Two Greek researchers Dimitris Chatzidimitris and Anastasis Vassiliadis managed to find a security hole in Android application of Athens International Airport,
which allowed them to download and bypass the application's Anti-VM and Anti-Debug security, resulting in the detection of a Secret Key in the source code.
"After that we did not proceed further with a possible access to the particular service that used the Secret Key, since we had already confirmed the weakness in the security of the Android application."

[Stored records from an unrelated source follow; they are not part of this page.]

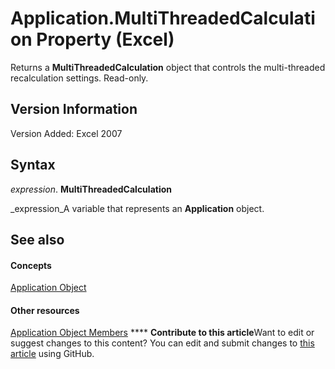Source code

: 
# Application.MultiThreadedCalculation Property (Excel)

Returns a  **MultiThreadedCalculation** object that controls the multi-threaded recalculation settings. Read-only.


## Version Information

Version Added: Excel 2007 


## Syntax

 _expression_. **MultiThreadedCalculation**

 _expression_A variable that represents an  **Application** object.


## See also


#### Concepts


 [Application Object](19b73597-5cf9-4f56-8227-b5211f657f6f.md)
#### Other resources


 [Application Object Members](4cb9ca42-8d07-cc9c-2d80-4eb9a5921e1e.md)
****   **Contribute to this article**Want to edit or suggest changes to this content? You can edit and submit changes to  [this article](https://github.com/jhershey00/VBA_Excel_Test/OpenXMLCon/articles/85aed55f-3127-6b4e-cc29-54bb0199d74d.md) using GitHub.

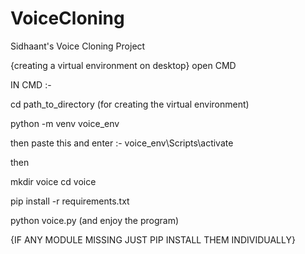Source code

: # VoiceCloning

Sidhaant's Voice Cloning Project

{creating a virtual environment on desktop}
open CMD

IN CMD :- 

cd path_to_directory (for creating the virtual environment)

python -m venv voice_env

then paste this and enter :- voice_env\Scripts\activate

then

mkdir voice
cd voice

pip install -r requirements.txt

python voice.py (and enjoy the program)

{IF ANY MODULE MISSING JUST PIP INSTALL THEM INDIVIDUALLY}
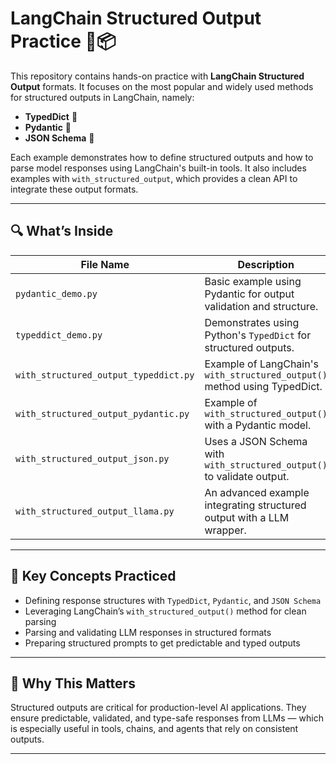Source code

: # LangChain Structured Output Practice 🧠📦

This repository contains hands-on practice with **LangChain Structured Output** formats. It focuses on the most popular and widely used methods for structured outputs in LangChain, namely:

- **TypedDict** 📝  
- **Pydantic** 📘  
- **JSON Schema** 🧾

Each example demonstrates how to define structured outputs and how to parse model responses using LangChain's built-in tools. It also includes examples with `with_structured_output`, which provides a clean API to integrate these output formats.

---

## 🔍 What’s Inside

| File Name | Description |
|-----------|-------------|
| `pydantic_demo.py` | Basic example using Pydantic for output validation and structure. |
| `typeddict_demo.py` | Demonstrates using Python's `TypedDict` for structured outputs. |
| `with_structured_output_typeddict.py` | Example of LangChain's `with_structured_output()` method using TypedDict. |
| `with_structured_output_pydantic.py` | Example of `with_structured_output()` with a Pydantic model. |
| `with_structured_output_json.py` | Uses a JSON Schema with `with_structured_output()` to validate output. |
| `with_structured_output_llama.py` | An advanced example integrating structured output with a LLM wrapper. |

---

## 📌 Key Concepts Practiced

- Defining response structures with `TypedDict`, `Pydantic`, and `JSON Schema`
- Leveraging LangChain’s `with_structured_output()` method for clean parsing
- Parsing and validating LLM responses in structured formats
- Preparing structured prompts to get predictable and typed outputs

---

## 🧠 Why This Matters

Structured outputs are critical for production-level AI applications. They ensure predictable, validated, and type-safe responses from LLMs — which is especially useful in tools, chains, and agents that rely on consistent outputs.

---
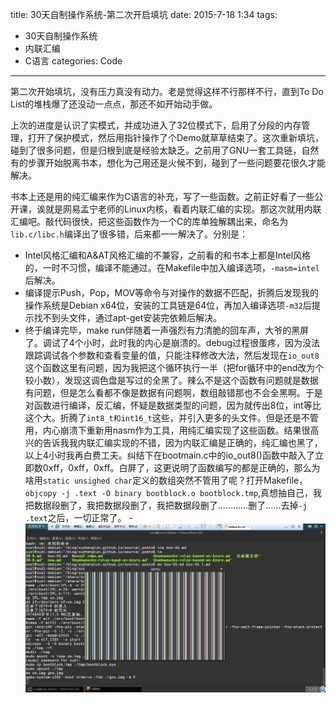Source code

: title: 30天自制操作系统-第二次开启填坑
date: 2015-7-18 1:34
tags:
- 30天自制操作系统
- 内联汇编
- C语言
categories: Code
---

第二次开始填坑，没有压力真没有动力。老是觉得这样不行那样不行，直到To Do List的堆栈爆了还没动一点点，那还不如开始动手做。

上次的进度是认识了实模式，并成功进入了32位模式下，启用了分段的内存管理，打开了保护模式，然后用指针操作了个Demo就草草结束了。这次重新填坑，碰到了很多问题，但是归根到底是经验太缺乏。之前用了GNU一套工具链，自然有的步骤开始脱离书本，想化为己用还是火候不到，碰到了一些问题要花很久才能解决。

书本上还是用的纯汇编来作为C语言的补充，写了一些函数。之前正好看了一些公开课，诶就是网易孟宁老师的Linux内核，看着内联汇编的实现。那这次就用内联汇编吧。敲代码很快，把这些函数作为一个C的库单独解耦出来，命名为`lib.c/libc.h`编译出了很多错，后来都一一解决了。分别是：

 - Intel风格汇编和A&AT风格汇编的不兼容，之前看的和书本上都是Intel风格的，一时不习惯，编译不能通过。在Makefile中加入编译选项，`-masm=intel`后解决。
 - 编译提示Push，Pop，MOV等命令与对操作的数据不匹配，折腾后发现我的操作系统是Debian x64位，安装的工具链是64位，再加入编译选项`-m32`后提示找不到头文件，通过apt-get安装完依赖后解决。
 - 终于编译完毕，make run伴随着一声强烈有力清脆的回车声，大爷的黑屏了。调试了4个小时，此时我的内心是崩溃的。debug过程很蛋疼，因为没法跟踪调试各个参数和查看变量的值，只能注释修改大法，然后发现在`io_out8`这个函数这里有问题，因为我把这个循环执行一半（把for循环中的end改为个较小数），发现这调色盘是写过的全黑了。辣么不是这个函数有问题就是数据有问题，但是怎么看都不像是数据有问题啊，数组敲错那也不会全黑啊。于是对函数进行编译，反汇编，怀疑是数据类型的问题，因为就传出8位，int等比这个大。折腾了`int8_t和int16_t`这些，并引入更多的头文件。但是还是不管用，内心崩溃下重新用nasm作为工具，用纯汇编实现了这些函数。结果很高兴的告诉我我内联汇编实现的不错，因为内联汇编是正确的，纯汇编也黑了，以上4小时我再白费工夫。纠结下在bootmain.c中的io_out8()函数中敲入了立即数0xff，0xff，0xff。白屏了，这更说明了函数编写的都是正确的，那么为啥用`static unsighed char`定义的数组突然不管用了呢？打开Makefile，`objcopy -j .text -O binary bootblock.o bootblock.tmp`,真想抽自己，我把数据段删了，我把数据段删了，我把数据段删了…………删了……去掉`-j .text`之后，一切正常了。
 -![此处输入图片的描述][1]


  [1]: /images/5/Goo-OS.png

Here are the details of the application where the security gap was detected:
Platform:Android
App Name: ATH Airport
Package Name: gr.aia.athairport
File Name: ATH Airport_2.7.1_apkcombo.com.apk
Main Activity: gr.aia.athairport.AIASplashActivity
Size: 9.02MB
Target SDK: 28
Min SDK: 19
Android Version Name: 2.7.1
Android Version Code: 99
SHA256: 8b5d9374f2dc1e8e86ba21dbc8aba1b8b4091b982796eb68b027bba78b6a4063
The information they remain available to those directly interested, from the researchers themselves but also from iguru.gr.
Information about vulnerabilities discovered in organizations is considered extremely necessary (especially when they exist in websites with high traffic and contain sensitive user data), and for us at iGuRu.gr they are an immediate priority.
We hope that in this way we contribute to one more safe Internet.